Is anyone else having issues attempting to stream to an ATV4K, or other TV streamer? Or is it just me?


----------



## B. Shoe (Apr 3, 2008)

UPDATE: Unsure what time it may have started functioning correctly, but the extreme late window of west coast preseason games were streaming properly to the ATV4K box. My last check was approximately 11:30PM CST. Short Cuts for previously concluded games were also accessible. The Sunday Ticket app on ATV4K to require a little more bandwidth than some of the other streaming apps, however.


----------



## the2130 (Dec 18, 2014)

Too bad DirecTV didn't send out an e-mail announcement until the day of the games. I didn't see the e-mail until it was too late. Not much of a test if nobody is watching. Great job, DirecTV, and thanks for nothing.


----------



## B. Shoe (Apr 3, 2008)

the2130 said:


> Too bad DirecTV didn't send out an e-mail announcement until the day of the games. I didn't see the e-mail until it was too late. Not much of a test if nobody is watching. Great job, DirecTV, and thanks for nothing.

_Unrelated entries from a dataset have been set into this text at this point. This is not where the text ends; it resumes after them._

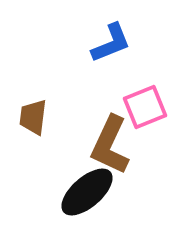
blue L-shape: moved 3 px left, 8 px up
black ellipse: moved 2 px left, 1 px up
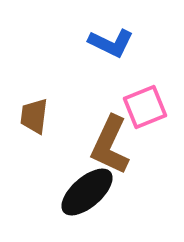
blue L-shape: rotated 48 degrees clockwise
brown trapezoid: moved 1 px right, 1 px up
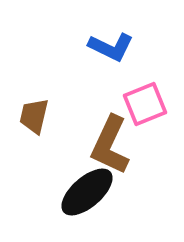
blue L-shape: moved 4 px down
pink square: moved 3 px up
brown trapezoid: rotated 6 degrees clockwise
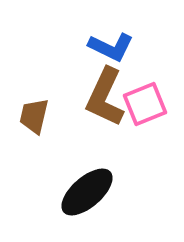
brown L-shape: moved 5 px left, 48 px up
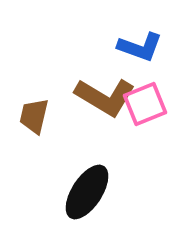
blue L-shape: moved 29 px right; rotated 6 degrees counterclockwise
brown L-shape: rotated 84 degrees counterclockwise
black ellipse: rotated 16 degrees counterclockwise
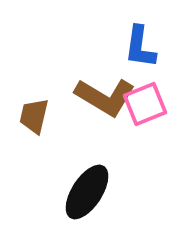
blue L-shape: rotated 78 degrees clockwise
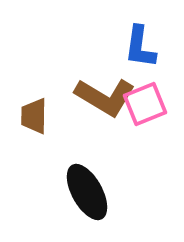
brown trapezoid: rotated 12 degrees counterclockwise
black ellipse: rotated 62 degrees counterclockwise
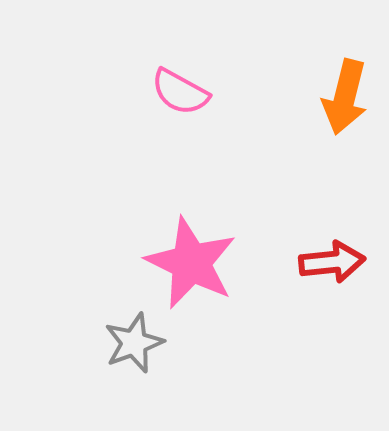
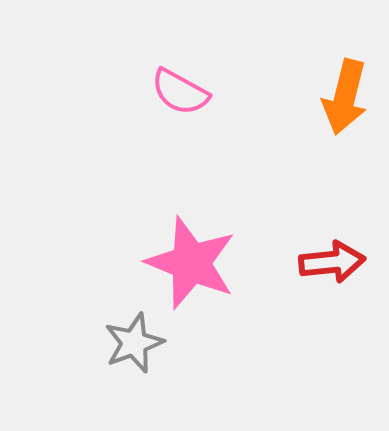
pink star: rotated 4 degrees counterclockwise
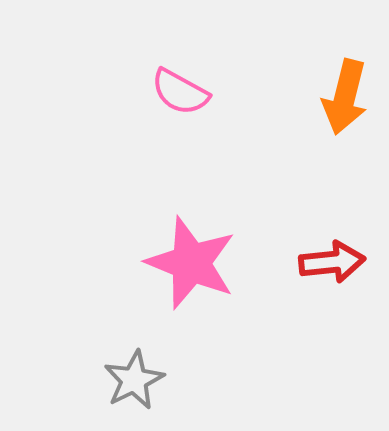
gray star: moved 37 px down; rotated 6 degrees counterclockwise
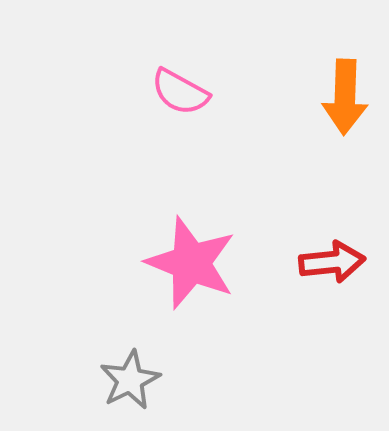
orange arrow: rotated 12 degrees counterclockwise
gray star: moved 4 px left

They've been doing Week 4 preseason testing in the ST app for the past few years. You're not really missing much on Week 4 of preseason, anyway.


----------



## the2130 (Dec 18, 2014)

Yeah, week 4 is barely worth watching, but it still would be nice if they didn't wait until the day of the games to send out an e-mail.


----------



## billsharpe (Jan 25, 2007)

You have to be a diehard football fan to watch any meaningless preseason NFL games. From what I've read on the sports pages many starters either don't play or only play a few minutes in these games.


----------



## the2130 (Dec 18, 2014)

billsharpe said:


> You have to be a diehard football fan to watch any meaningless preseason NFL games. From what I've read on the sports pages many starters either don't play or only play a few minutes in these games.


Maybe, but people do watch them. The recent Sunday night Seattle @ Minnesota telecast got 5.3 million live viewers. People watch to see how draft picks perform and to watch players vying for roster spots. It's why people watch Hard Knocks.


----------



## B. Shoe (Apr 3, 2008)

the2130 said:


> Maybe, but people do watch them. The recent Sunday night Seattle @ Minnesota telecast got 5.3 million live viewers. People watch to see how draft picks perform and to watch players vying for roster spots. It's why people watch Hard Knocks.

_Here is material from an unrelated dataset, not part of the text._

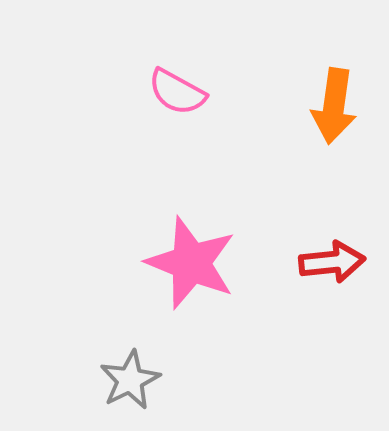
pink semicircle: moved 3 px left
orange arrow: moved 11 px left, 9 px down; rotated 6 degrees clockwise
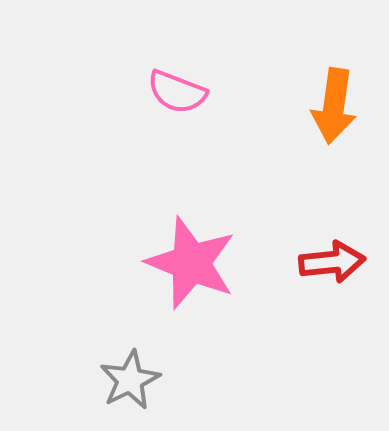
pink semicircle: rotated 8 degrees counterclockwise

I guess you have to simply look at this as a value added situation, for what it is. Sunday Ticket does not include preseason games. The Game Pass package does provide you access to those games. If live preseason games are important to you, that's where you should be.

Regardless of if/when we might have been notified, if an Apple TV box was my only means of accessing the games, it wasn't working until the late run of games. It's simply for testing, and if anything, they're only looking for you to watch to find bugs and errors.


----------